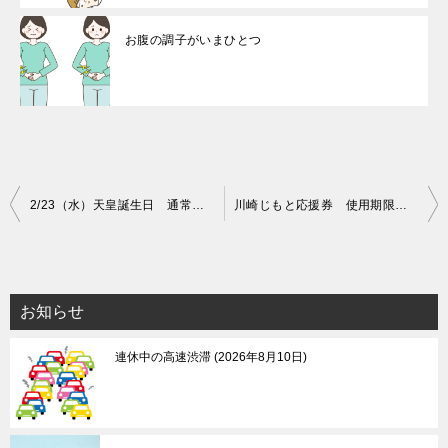
お腹の調子がいまひとつ
投
2/23（水）天皇誕生日 通常営業です
川崎じもと応援券 使用期限は3/31（木）
稿
ナ
ビ
お知らせ
ゲ
連休中の高速渋滞
2026年8月10日
ー
シ
ョ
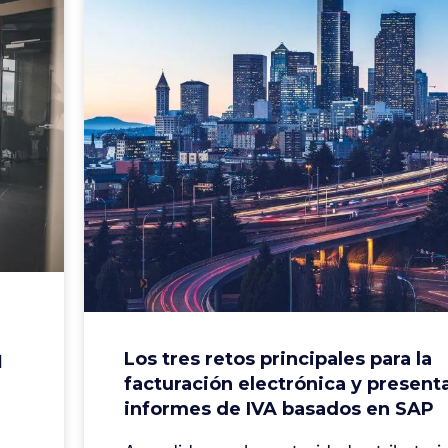
Los tres retos principales para la
I
facturación electrónica y present
informes de IVA basados en SAP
^^^^^^^^
▶ [Task to complete]
Would you print the whole listing exactly, omitting the pictures?

▶ [Solution to the problem]
お腹の調子がいまひとつ
投
2/23（水）天皇誕生日 通常営業です
川崎じもと応援券 使用期限は3/31（木）
稿
ナ
ビ
お知らせ
ゲ
連休中の高速渋滞
2026年8月10日
ー
シ
ョ
Los tres retos principales para la
I
facturación electrónica y present
informes de IVA basados en SAP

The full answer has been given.